Although children are often affected by the same ear, nose and throat conditions as adults, they often require special care to treat these complex conditions. Children are often more susceptible to ENT conditions and are commonly affected by chronic ear infections, tonsillitis, congenital defects, voice and speech disorders, sleep apnea and more. All of our doctors are specially trained to diagnose and treat the unique conditions that affect children. We strive to provide the most effective treatment while taking into consideration the comfort of our patients and concerns of their parents.
We have found that there is occasionally some confusion about the term "Pediatric ENT" among patients and some pediatricians. After completing four years of medical school and earning their MD degree, all U.S. trained ENT (Otolaryngology) physicians spend a very large part of their additional five or six years of specialty training ("residency") focusing on medical and surgical treatments for children. Therefore, all U.S. trained, Board Certified ENT physicians are fully trained to treat children as a core part of their practice. That is certainly true of all the physicians in our practice, as all of our training programs placed heavy emphasis on pediatric ENT, making further pediatric ENT training unnecessary. Our physicians have performed tens of thousands of pediatric ENT surgeries since our inception.
We recommend an ENT physician who relates well to you and your child, and who takes the time to fully explain your child's problem and the rationale for the various treatment options. No one knows your child as well as you do, and we have found that parents have very good intuition about this choice.
Ear infections are one of the most common diseases in children and occur most often between the ages of four months and five years. An infection occurs when excess fluid, often as a result of a cold, becomes trapped in the eustachian tubes or infected by bacteria. This fluid pushes against the eardrum and causes pain.
Aside from pain, ear infections can also cause:
- Hearing loss
- Discharge from the ear canal
- Difficulty sleeping
We treat these either with antibiotics or procedures such as tympanostomy tubes for recurrent or chronic otitis media.

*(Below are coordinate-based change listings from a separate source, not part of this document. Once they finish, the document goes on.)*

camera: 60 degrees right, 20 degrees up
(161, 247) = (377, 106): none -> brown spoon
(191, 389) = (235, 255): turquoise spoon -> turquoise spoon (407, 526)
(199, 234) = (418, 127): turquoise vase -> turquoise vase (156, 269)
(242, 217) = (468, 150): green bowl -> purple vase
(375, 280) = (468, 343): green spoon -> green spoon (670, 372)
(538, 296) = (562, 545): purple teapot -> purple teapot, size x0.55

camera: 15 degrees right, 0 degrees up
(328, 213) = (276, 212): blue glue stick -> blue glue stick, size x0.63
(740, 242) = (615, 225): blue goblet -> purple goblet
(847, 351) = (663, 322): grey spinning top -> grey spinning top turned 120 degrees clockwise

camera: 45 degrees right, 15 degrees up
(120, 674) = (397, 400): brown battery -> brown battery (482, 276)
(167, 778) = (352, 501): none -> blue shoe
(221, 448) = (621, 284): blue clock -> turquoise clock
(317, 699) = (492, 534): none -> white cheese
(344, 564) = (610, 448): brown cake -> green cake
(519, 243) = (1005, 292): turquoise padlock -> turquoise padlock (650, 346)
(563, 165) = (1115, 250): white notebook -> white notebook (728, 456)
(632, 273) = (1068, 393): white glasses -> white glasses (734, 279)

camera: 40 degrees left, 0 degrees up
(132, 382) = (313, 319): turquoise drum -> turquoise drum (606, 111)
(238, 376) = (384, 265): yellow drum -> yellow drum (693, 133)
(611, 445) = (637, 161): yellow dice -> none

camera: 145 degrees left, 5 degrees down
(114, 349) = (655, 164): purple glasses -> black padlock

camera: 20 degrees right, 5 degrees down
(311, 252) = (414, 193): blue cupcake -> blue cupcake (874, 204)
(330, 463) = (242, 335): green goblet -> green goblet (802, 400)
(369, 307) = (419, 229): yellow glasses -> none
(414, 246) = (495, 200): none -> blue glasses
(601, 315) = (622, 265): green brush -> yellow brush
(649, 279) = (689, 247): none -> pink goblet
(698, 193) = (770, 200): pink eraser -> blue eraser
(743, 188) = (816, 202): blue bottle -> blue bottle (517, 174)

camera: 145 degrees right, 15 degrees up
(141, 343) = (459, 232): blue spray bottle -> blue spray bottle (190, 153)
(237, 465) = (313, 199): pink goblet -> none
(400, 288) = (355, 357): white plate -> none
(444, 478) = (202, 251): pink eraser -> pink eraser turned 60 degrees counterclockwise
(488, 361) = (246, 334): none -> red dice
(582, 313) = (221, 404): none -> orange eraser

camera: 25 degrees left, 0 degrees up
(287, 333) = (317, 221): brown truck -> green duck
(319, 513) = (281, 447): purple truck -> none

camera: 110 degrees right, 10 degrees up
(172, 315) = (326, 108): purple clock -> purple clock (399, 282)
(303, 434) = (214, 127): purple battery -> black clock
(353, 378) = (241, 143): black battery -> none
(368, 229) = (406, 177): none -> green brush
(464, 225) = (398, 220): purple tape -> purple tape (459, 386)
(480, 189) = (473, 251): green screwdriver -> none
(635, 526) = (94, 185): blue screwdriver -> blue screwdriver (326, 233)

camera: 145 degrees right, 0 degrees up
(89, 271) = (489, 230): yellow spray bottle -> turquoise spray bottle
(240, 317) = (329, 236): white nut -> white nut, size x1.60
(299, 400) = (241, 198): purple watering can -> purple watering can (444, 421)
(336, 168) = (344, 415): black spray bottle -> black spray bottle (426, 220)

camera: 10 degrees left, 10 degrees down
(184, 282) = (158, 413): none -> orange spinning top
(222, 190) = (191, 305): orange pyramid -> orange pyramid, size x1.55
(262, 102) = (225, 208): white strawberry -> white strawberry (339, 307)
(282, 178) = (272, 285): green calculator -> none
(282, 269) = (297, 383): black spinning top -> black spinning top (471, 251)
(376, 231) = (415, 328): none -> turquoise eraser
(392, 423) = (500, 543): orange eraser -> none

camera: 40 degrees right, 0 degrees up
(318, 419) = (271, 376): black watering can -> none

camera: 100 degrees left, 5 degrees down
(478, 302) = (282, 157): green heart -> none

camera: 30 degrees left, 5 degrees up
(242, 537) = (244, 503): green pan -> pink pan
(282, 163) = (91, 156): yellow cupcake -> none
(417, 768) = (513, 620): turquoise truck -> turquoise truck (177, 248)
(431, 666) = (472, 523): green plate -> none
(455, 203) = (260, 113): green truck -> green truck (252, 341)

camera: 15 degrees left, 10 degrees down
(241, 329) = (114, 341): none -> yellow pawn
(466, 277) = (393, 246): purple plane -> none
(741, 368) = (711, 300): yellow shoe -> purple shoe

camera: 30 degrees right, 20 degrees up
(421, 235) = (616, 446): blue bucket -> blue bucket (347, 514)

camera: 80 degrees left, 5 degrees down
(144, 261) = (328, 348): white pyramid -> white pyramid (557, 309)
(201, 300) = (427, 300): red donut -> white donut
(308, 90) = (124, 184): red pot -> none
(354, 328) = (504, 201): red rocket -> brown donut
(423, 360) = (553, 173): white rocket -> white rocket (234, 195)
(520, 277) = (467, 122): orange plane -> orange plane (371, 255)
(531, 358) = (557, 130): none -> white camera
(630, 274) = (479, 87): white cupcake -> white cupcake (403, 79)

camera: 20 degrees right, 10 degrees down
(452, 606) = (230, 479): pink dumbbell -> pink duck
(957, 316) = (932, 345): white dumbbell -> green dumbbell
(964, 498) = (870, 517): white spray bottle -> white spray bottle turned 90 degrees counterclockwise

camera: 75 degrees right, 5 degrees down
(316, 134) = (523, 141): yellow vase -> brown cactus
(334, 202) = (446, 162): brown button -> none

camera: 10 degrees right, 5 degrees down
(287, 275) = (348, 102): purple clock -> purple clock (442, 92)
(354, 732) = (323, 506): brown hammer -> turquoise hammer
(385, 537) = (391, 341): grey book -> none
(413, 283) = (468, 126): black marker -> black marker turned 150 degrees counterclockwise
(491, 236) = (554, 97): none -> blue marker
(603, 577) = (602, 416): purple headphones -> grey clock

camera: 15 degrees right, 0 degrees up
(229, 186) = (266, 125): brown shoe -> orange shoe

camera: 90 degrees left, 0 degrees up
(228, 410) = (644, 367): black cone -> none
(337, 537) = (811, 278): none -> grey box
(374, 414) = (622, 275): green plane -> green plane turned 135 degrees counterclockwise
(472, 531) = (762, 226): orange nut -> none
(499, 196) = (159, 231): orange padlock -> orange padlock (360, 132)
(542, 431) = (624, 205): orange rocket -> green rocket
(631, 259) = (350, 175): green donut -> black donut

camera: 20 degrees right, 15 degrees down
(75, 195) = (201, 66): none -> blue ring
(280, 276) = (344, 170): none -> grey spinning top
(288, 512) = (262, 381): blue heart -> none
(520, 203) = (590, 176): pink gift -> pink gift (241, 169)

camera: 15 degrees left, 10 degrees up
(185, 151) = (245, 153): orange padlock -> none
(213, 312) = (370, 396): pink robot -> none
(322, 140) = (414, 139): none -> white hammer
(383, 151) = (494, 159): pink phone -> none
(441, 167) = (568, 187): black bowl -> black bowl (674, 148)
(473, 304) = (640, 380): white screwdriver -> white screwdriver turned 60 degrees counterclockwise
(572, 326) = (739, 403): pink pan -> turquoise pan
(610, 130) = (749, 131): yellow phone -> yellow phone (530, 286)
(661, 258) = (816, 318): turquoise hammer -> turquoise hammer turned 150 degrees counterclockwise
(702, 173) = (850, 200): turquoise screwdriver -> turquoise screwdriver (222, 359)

Tonsillitis is an inflammation of the tonsils, caused by a virus or bacteria. This condition is common in children and spreads through contact with throat or nasal fluids. The tonsils become swollen, red and painful and may be coated with a yellow or white substance.
Most cases of tonsillitis are caused by a virus, although it can sometimes be caused by the same bacteria that causes strep throat. Tonsillitis symptoms include:
- Sore throat
- Difficulty swallowing
- Swollen lymph nodes
Your doctor will usually be able to identify tonsillitis by finding red and swollen tonsils with spots or sores on them. A rapid strep throat test may also be performed to determine the cause. Tonsillitis can usually be treated at home through rest and drinking plenty of liquids. Antibiotics may be prescribed for bacterial infections. Surgery to remove the tonsils may be recommended if a child has recurrent throat infections or a persistent infection. Learn more about the difference between strep throat and tonsillitis here.
A neck mass is a common childhood condition that involves swelling that changes the shape of the neck. Neck masses do not usually cause any symptoms and often disappear on their own, although they should be evaluated by your child’s doctor to determine if treatment is necessary.
There are several different types of common neck masses, including:
- Branchial Cleft Cyst – formation of tissue that forms on the neck during embryonic development after failure to develop normally
- Reactive Lymph Nodes – enlarged lymph nodes that develop as a reaction to an infection or autoimmune condition
- Lymphoma – cancerous mass that develops in the lymph nodes due to DNA damage or changes
- Thyroglossal Duct Cyst – develops from the cells and tissues that remain after the thyroid gland forms during embryonic development
Neck masses that last more than a few weeks should undergo diagnostic testing. Depending on the type, size and location of the mass, your child’s doctor may perform an imaging exam such as an ultrasound, CT scan or MRI for a magnified view of the mass, or a biopsy to test for any cancerous cells.
Treatment for a pediatric neck mass can vary depending on each individual lesion, but may include regular observation to detect any growth or abnormalities, antibiotics for infected masses or resection to surgically remove the mass and reduce the risk of cancer or other complications.
Otology involves the diagnosis and treatment of ear diseases, including tinnitus, ear infections (otitis media), and congenital cholesteatomas, congenital sensorineural hearing loss, congenital syndromes, and others. These conditions may cause symptoms such as ear pain, headaches, fever, dizziness, hearing loss and discharge. Many ear conditions are especially common in children, who may require special care for their condition.
Treatment for these conditions often involves hearing aids, ear tubes, medication, surgery or other approaches. Your doctor will decide which treatment is best for you after a thorough evaluation of your condition and overall health.